Это правда, г-жа Пруст непрестанно старалась делать его жизнь как можно удобнее. Она заботилась не только о его здоровье, но и о его мыслях. Когда он был еще юношей, она поощряла все его привычки к ночным уходам из дома и к ночной работе. На улице Курсель его жизнь была почти такой же, как потом на бульваре Османн, — получив полную свободу, он лишь довел ее до полного соответствия своим вкусам.
Г-жа Пруст строго запрещала прислуге заниматься какими-либо делами по дому, пока он спал или отдыхал. Да и сама она ни за что на свете никогда не решилась бы побеспокоить его. Только подумать, что из-за таких привычек г-на Пруста и расхождения во времени их существований мать и сын вынуждены были общаться в одной и той же квартире при помощи записок!
Притворяясь иногда, будто бранит сына, на самом деле она всегда исполняла любые его желания. Однажды ему взбрело на ум устроить дома большой званый обед, да еще сделать так, чтобы стол представлял собой оранжерею из электрических цветов, по одному перед каждым гостем.
— Но ведь тогда в домах еще не было электричества, Селеста. И представьте себе, матушка ухитрилась устроить целую систему с аккумуляторами и генератором во дворе дома. Если бы вы видели... Восхитительное зрелище!
Особой заботой матери были улаживания его отношений с профессором Адриеном Прустом — ведь, несмотря на всю любовь отца к сыну, между ними возникали серьезные трудности.

▶ ВОПРОСЫ ДЛЯ ОТВЕТА
**1.** Выпишите все различные имена собственные из отрывка о матери Пруста. Каждое укажите один раз, в именительном падеже.
**2.** Переведите на английский язык предложение из отрывка о матери Пруста: «Да и сама она ни за что на свете никогда не решилась бы побеспокоить его.»
**3.** Продолжите отрывок о матери Пруста, начав сразу после его последнего предложения.
Материалы никак не связаны с отрывком о матери Пруста.

▶ ПОКАЗАННЫЕ МАТЕРИАЛЫ
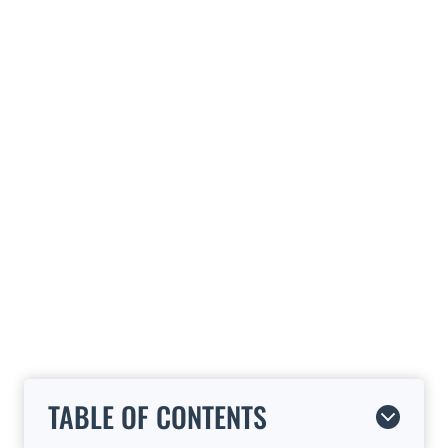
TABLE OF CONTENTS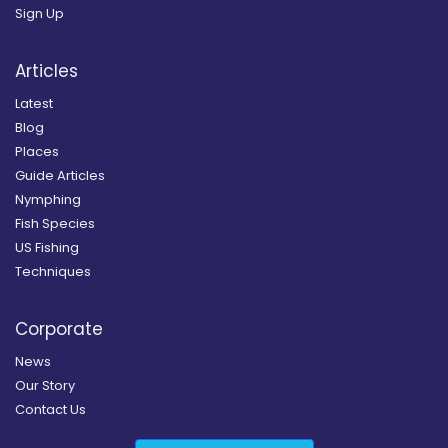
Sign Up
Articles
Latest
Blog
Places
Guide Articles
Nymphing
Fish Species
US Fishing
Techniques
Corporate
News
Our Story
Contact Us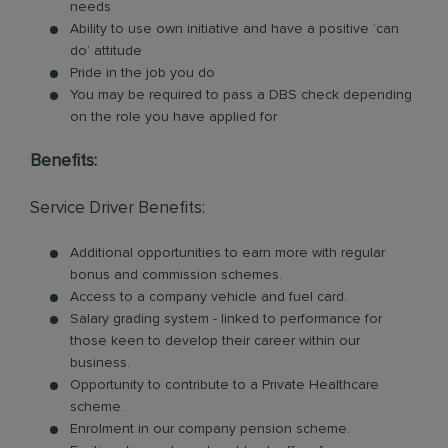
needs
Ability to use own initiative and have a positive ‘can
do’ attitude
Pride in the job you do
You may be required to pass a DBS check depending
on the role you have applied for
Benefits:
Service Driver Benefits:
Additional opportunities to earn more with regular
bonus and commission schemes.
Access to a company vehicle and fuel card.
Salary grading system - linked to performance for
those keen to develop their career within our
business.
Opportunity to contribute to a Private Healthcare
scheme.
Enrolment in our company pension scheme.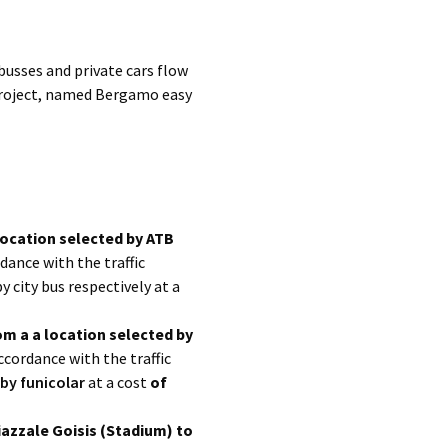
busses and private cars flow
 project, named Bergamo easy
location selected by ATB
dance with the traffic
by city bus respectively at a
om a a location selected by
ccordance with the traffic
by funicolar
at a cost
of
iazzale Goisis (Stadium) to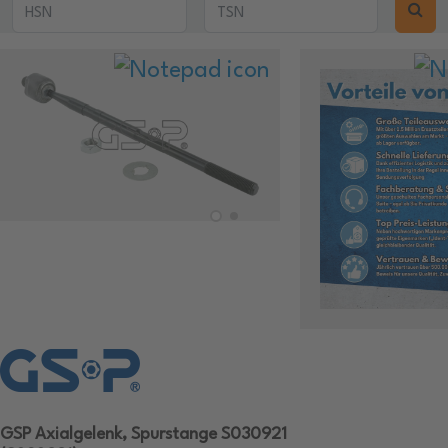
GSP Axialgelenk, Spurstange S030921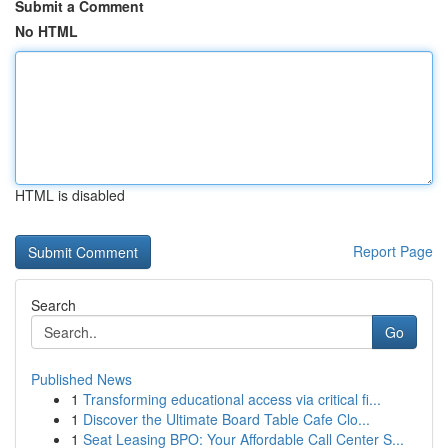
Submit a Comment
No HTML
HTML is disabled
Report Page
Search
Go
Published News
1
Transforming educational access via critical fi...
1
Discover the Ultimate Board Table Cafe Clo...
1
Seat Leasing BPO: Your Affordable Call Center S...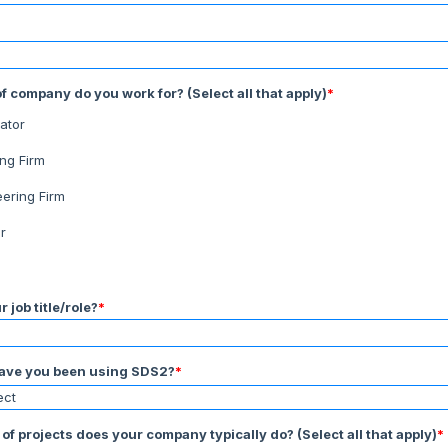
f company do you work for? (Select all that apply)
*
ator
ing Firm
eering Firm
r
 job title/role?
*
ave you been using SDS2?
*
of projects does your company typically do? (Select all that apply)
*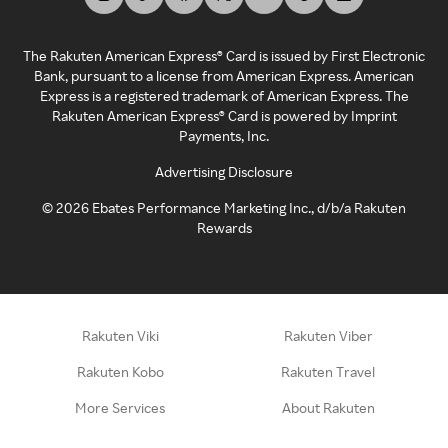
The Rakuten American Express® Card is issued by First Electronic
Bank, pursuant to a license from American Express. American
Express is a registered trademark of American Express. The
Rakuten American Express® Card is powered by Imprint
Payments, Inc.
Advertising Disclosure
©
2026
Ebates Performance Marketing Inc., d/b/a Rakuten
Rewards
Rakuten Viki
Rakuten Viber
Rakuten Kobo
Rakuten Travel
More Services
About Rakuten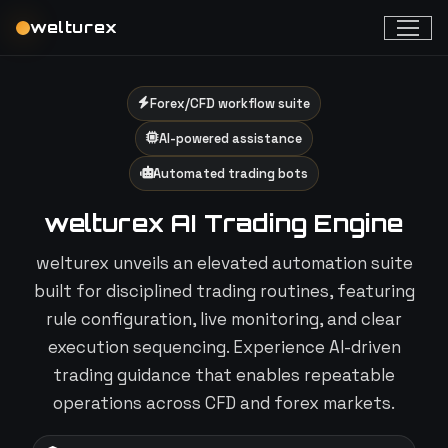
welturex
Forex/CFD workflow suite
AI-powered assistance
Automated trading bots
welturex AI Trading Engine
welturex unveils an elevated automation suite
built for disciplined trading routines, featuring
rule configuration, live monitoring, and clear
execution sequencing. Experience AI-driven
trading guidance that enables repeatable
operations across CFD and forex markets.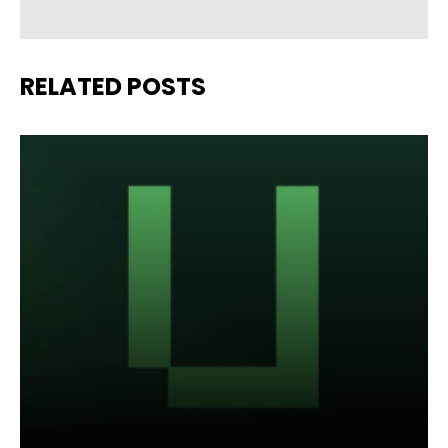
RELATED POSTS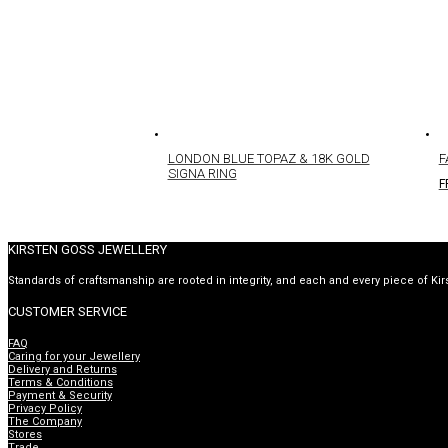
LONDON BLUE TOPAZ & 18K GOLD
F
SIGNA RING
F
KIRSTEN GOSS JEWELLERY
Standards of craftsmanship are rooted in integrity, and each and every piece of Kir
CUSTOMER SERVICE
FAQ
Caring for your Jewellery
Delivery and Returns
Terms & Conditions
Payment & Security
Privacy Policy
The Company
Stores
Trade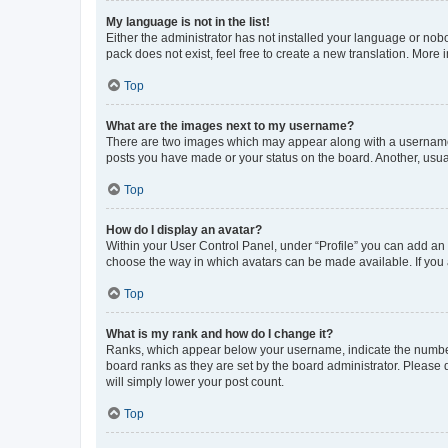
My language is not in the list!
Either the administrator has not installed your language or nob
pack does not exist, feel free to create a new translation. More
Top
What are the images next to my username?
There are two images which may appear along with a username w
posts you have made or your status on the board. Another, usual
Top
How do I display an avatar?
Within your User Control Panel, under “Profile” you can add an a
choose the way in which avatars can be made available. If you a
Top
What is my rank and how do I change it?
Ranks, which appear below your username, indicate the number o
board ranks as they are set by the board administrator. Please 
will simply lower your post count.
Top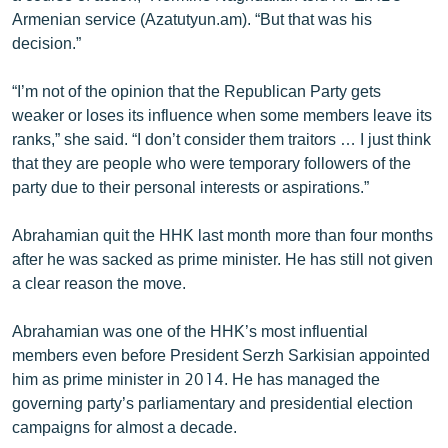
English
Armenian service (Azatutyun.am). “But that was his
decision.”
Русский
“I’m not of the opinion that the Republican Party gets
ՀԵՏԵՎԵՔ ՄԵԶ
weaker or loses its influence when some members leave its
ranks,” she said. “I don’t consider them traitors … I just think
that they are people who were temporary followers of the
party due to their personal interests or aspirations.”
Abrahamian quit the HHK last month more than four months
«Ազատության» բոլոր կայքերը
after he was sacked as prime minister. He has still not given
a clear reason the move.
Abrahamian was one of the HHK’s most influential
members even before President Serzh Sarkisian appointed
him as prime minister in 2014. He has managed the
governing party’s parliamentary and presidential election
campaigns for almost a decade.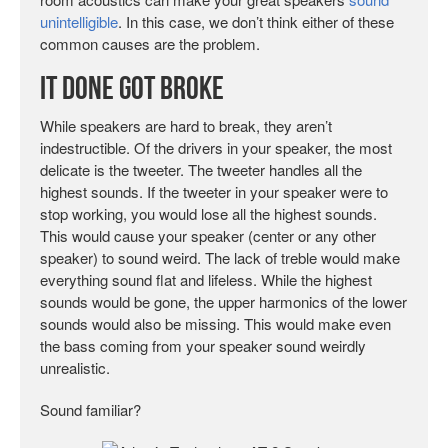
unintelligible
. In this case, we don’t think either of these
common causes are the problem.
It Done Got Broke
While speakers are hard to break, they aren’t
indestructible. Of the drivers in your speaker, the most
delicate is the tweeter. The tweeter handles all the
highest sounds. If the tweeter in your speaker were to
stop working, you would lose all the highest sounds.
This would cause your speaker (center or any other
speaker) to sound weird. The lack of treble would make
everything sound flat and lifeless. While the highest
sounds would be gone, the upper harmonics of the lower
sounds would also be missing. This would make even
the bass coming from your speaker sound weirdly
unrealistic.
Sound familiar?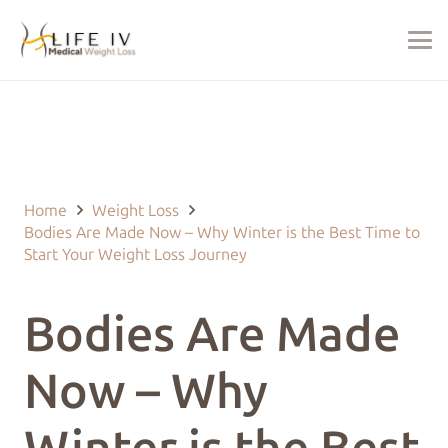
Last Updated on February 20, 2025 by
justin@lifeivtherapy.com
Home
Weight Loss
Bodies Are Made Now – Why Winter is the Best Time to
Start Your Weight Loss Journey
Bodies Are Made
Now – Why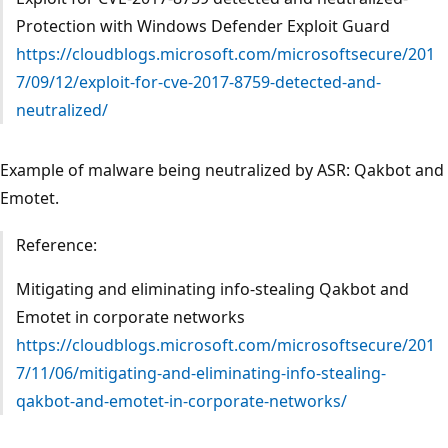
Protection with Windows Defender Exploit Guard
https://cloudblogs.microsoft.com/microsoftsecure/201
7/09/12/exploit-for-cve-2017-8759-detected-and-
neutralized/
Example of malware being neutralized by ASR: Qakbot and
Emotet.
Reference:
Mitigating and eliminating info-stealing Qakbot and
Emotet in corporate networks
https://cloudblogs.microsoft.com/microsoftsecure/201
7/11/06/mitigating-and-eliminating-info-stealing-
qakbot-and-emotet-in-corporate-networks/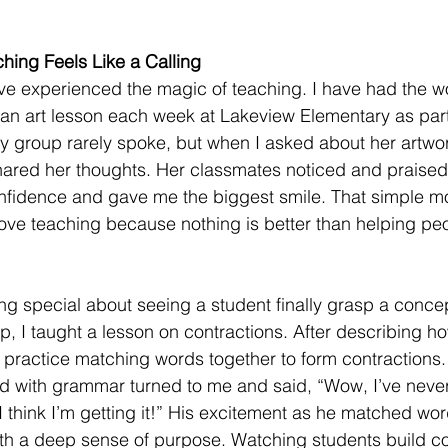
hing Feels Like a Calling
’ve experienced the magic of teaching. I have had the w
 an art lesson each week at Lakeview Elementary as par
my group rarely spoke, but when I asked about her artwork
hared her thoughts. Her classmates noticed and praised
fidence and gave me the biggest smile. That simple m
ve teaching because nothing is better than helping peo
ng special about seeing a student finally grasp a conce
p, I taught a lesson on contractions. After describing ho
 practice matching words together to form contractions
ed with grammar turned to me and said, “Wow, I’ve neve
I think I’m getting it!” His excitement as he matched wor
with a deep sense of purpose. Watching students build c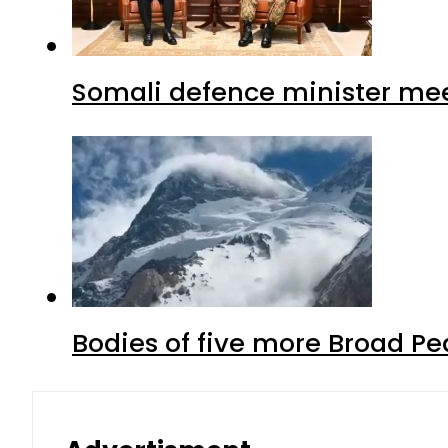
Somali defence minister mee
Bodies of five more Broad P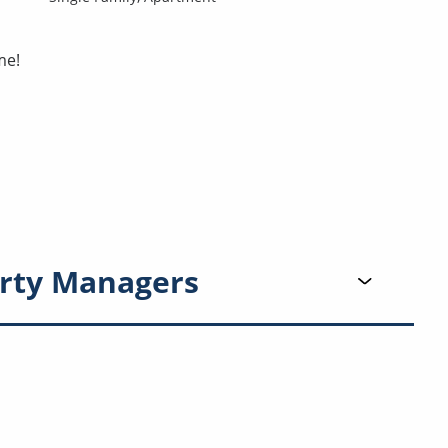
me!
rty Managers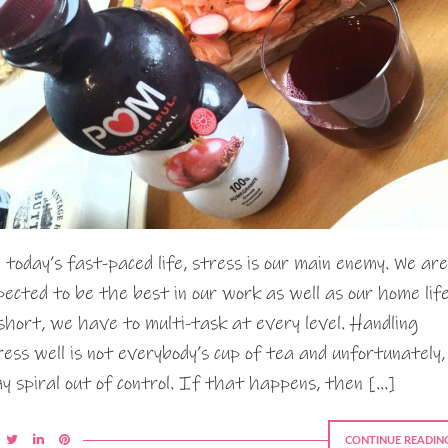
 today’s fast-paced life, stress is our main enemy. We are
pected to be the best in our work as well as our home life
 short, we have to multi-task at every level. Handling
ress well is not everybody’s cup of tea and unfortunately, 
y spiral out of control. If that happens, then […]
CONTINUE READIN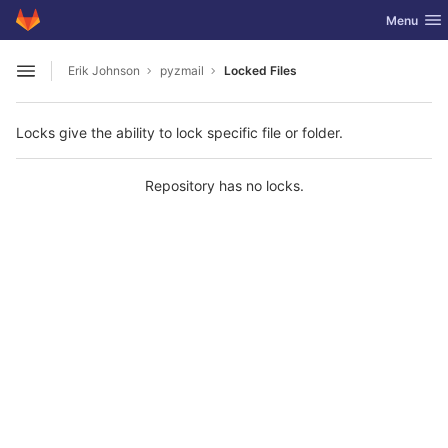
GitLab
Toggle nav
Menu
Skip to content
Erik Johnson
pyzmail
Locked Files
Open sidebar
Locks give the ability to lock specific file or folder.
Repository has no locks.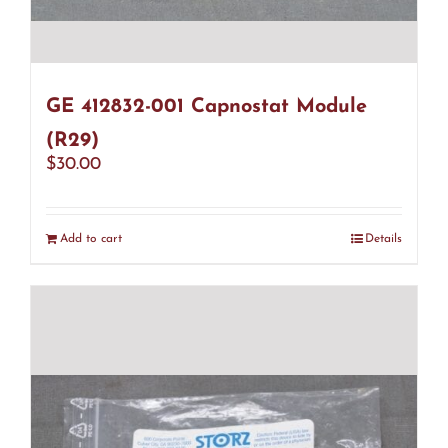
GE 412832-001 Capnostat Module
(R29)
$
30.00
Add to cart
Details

▶ ОТВЕТЫ ПО ПУНКТАМ
**1.** Пруст, Курсель, Османн, Селеста, Адриен

**2.** And she herself would never, for anything in the world, have dared to disturb him.

**3.**
Когда г-н Пруст был еще ребенком, и у него только-только открылась астма, он злоупотреблял заботливостью окружающих и не желал спать, пока мать не придет поцеловать его в постели.
— Папа просто выходил из себя, но матушка не поддавалась ему. В таких случаях у нее была почти пугающая нежность.
Отец упрекал сына и за его траты, которые по большей части происходили от душевной щедрости. По этому поводу г-н Пруст рассказывал мне два случая, немало забавлявшие и его самого.
Однажды, еще в молодости, он отправился в фиакре вместе с родителями к брату г-жи Пруст на бульвар Малерб.
— По приезде на место, как воспитанный мальчик, я сошел первым и подал руку родителям, чтобы помочь им выйти из экипажа, а потом, поскольку у меня были деньги — мне регулярно выдавали кругленькую сумму, — заплатил кучеру. Папа следил за моей рукой и спросил, сколько я дал ему на чай. «Пять франков». Как он рассердился!.. «Помяни мое слово, Марсель, с такими замашками ты умрешь на соломе!» Он часто повторял мне это. Бедный папа! Как уже потом говорила матушка, его очень заботило наследство для меня, чтобы осталось побольше денег на безбедную жизнь.
Г-жу Пруст также беспокоили траты сына, и она часто бранила его, но никогда не делала этого при отце. Даже цитировала мадам де Севинье из ее писем к дочери с упреками за слишком роскошную жизнь. Это началось, когда ему было не больше пяти или шести лет. Однажды их с братом отправили на полдник к одной родственнице, госпоже Натан.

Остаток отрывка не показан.